DatriseAI-first ETL

New York Times MicroStrategy

AI-first ETL from New York Times into MicroStrategy. Governed entities, incremental sync, typed landing tables.

How Datrise loads New York Times into MicroStrategy

Datrise syncs New York Times's records, events, and configuration objects into MicroStrategy as warehouse tables for MicroStrategy's schema objects. Flexible or custom fields land in flattened columns, and timestamps such as created, updated, and status changes are typed as date/time dimensions.

Sync is incremental: Datrise uses incremental refresh of the warehouse tables behind attributes and metrics, so re-runs update only what changed. Date-partitioned facts. MicroStrategy maps attributes to columns, so Datrise lands stable keys and names so metrics don't break.

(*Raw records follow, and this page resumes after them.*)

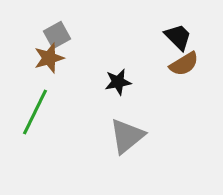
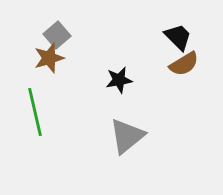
gray square: rotated 12 degrees counterclockwise
black star: moved 1 px right, 2 px up
green line: rotated 39 degrees counterclockwise
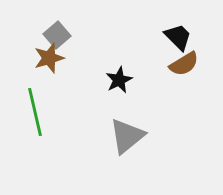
black star: rotated 16 degrees counterclockwise
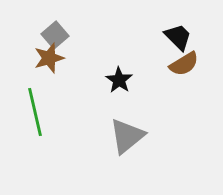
gray square: moved 2 px left
black star: rotated 12 degrees counterclockwise
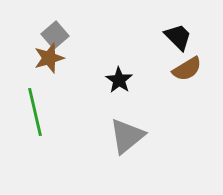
brown semicircle: moved 3 px right, 5 px down
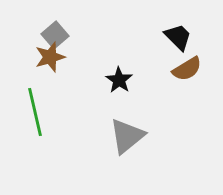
brown star: moved 1 px right, 1 px up
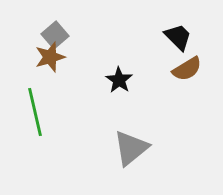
gray triangle: moved 4 px right, 12 px down
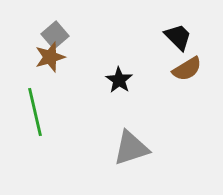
gray triangle: rotated 21 degrees clockwise
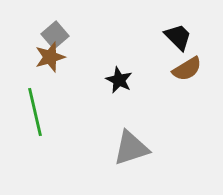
black star: rotated 8 degrees counterclockwise
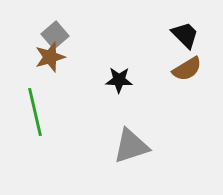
black trapezoid: moved 7 px right, 2 px up
black star: rotated 24 degrees counterclockwise
gray triangle: moved 2 px up
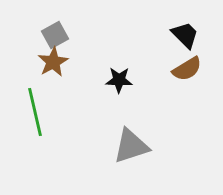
gray square: rotated 12 degrees clockwise
brown star: moved 3 px right, 5 px down; rotated 12 degrees counterclockwise
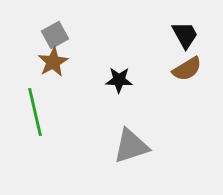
black trapezoid: rotated 16 degrees clockwise
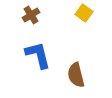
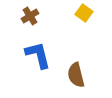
brown cross: moved 1 px left, 1 px down
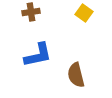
brown cross: moved 1 px right, 4 px up; rotated 24 degrees clockwise
blue L-shape: rotated 92 degrees clockwise
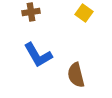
blue L-shape: rotated 72 degrees clockwise
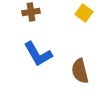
blue L-shape: moved 1 px up
brown semicircle: moved 4 px right, 4 px up
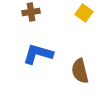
blue L-shape: rotated 136 degrees clockwise
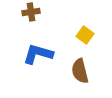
yellow square: moved 1 px right, 22 px down
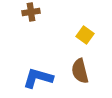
blue L-shape: moved 24 px down
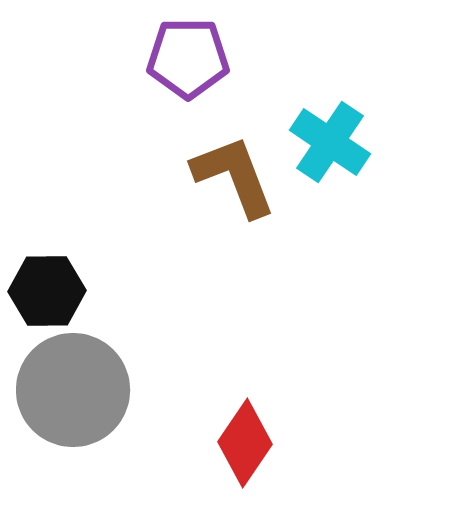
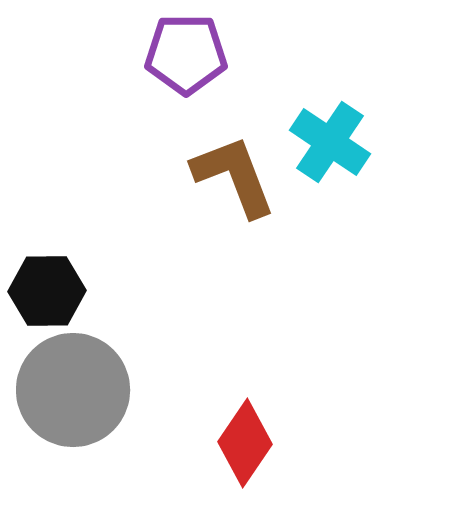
purple pentagon: moved 2 px left, 4 px up
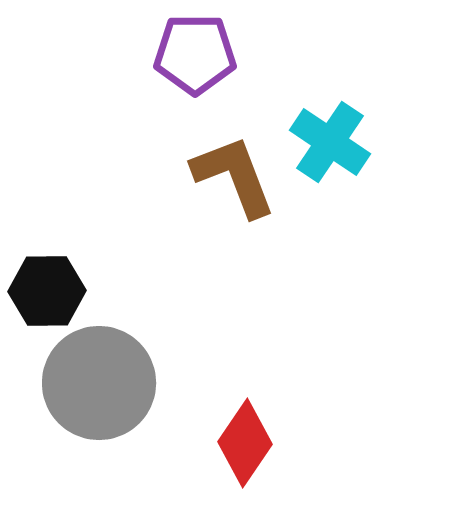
purple pentagon: moved 9 px right
gray circle: moved 26 px right, 7 px up
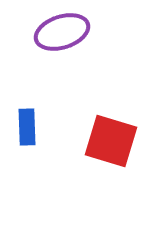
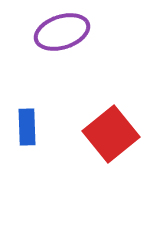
red square: moved 7 px up; rotated 34 degrees clockwise
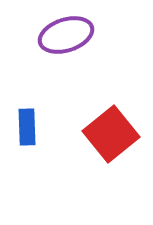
purple ellipse: moved 4 px right, 3 px down
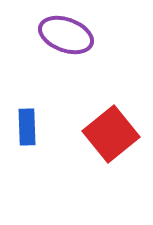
purple ellipse: rotated 38 degrees clockwise
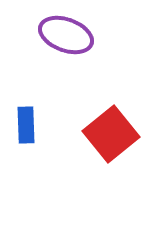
blue rectangle: moved 1 px left, 2 px up
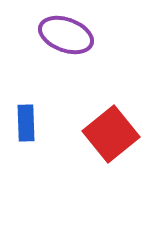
blue rectangle: moved 2 px up
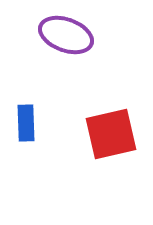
red square: rotated 26 degrees clockwise
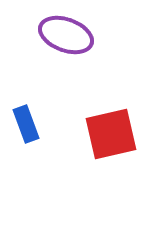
blue rectangle: moved 1 px down; rotated 18 degrees counterclockwise
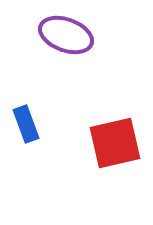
red square: moved 4 px right, 9 px down
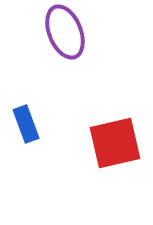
purple ellipse: moved 1 px left, 3 px up; rotated 48 degrees clockwise
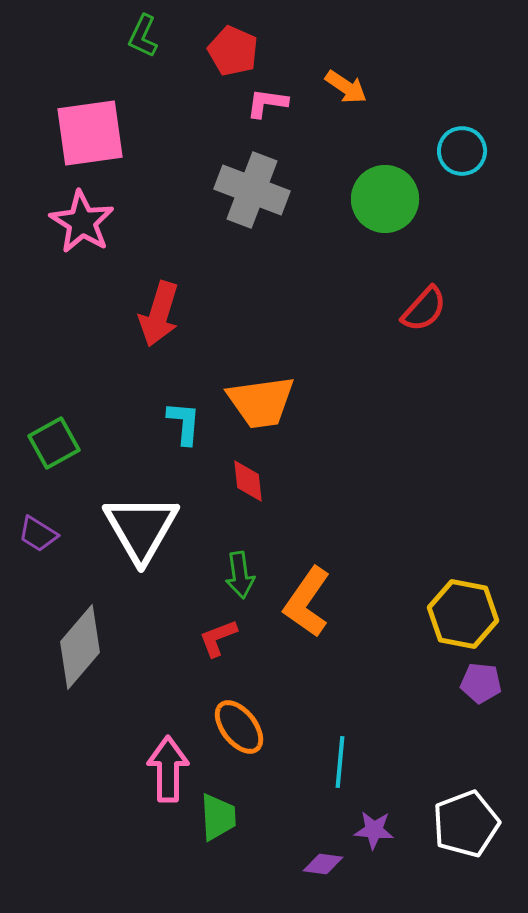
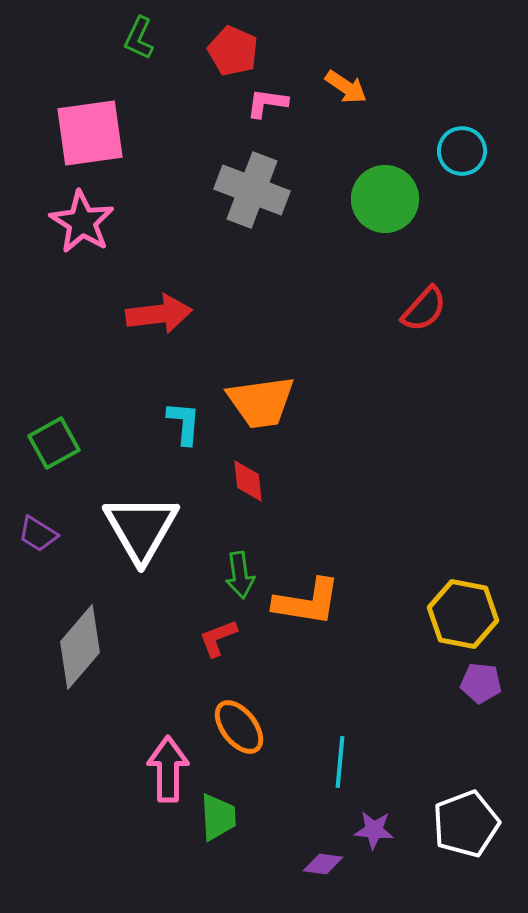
green L-shape: moved 4 px left, 2 px down
red arrow: rotated 114 degrees counterclockwise
orange L-shape: rotated 116 degrees counterclockwise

Ideal for large-scale enterprise reporting and governance.

Endpoints

New York Times: SaaS or API data source for analytics and warehouse sync.

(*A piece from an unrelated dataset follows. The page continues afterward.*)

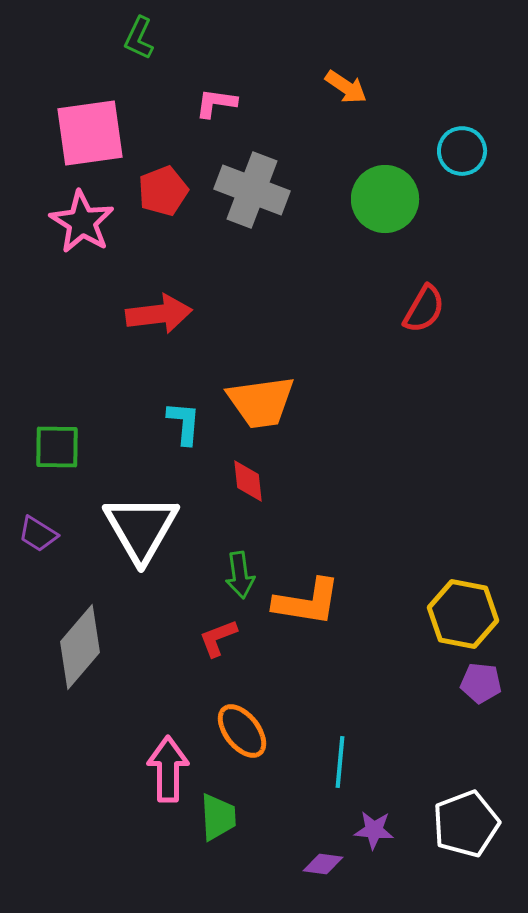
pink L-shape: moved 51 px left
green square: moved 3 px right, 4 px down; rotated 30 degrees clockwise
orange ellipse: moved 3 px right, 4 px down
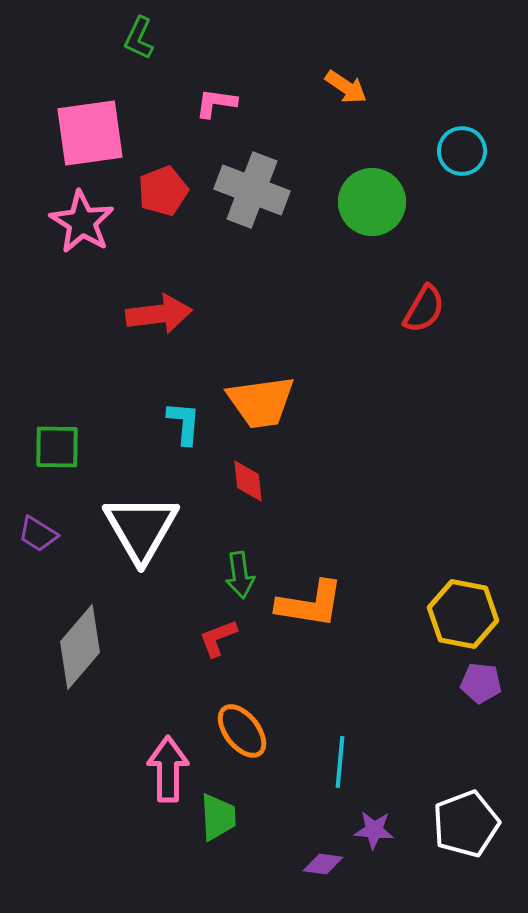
green circle: moved 13 px left, 3 px down
orange L-shape: moved 3 px right, 2 px down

MicroStrategy: Enterprise BI with dossiers, governed metrics, and mobility.

How New York Times entities map to MicroStrategy

New York Times entityMicroStrategy objectNotes
recordsnew_york_times_recordsid PK · custom fields → flattened columns
eventsnew_york_times_eventsdate/time dimensions events
configuration objectsnew_york_times_configuration_objectsid PK · linked to new_york_times_records

FAQ

How does Datrise handle New York Times's custom fields in MicroStrategy?

Flexible values are stored as flattened columns, so new fields don't require a migration; strongly-typed fields — dates, numbers, and references — are promoted to native MicroStrategy types.

How does the New York Times to MicroStrategy sync stay up to date?

It runs incrementally — Datrise uses incremental refresh of the warehouse tables behind attributes and metrics.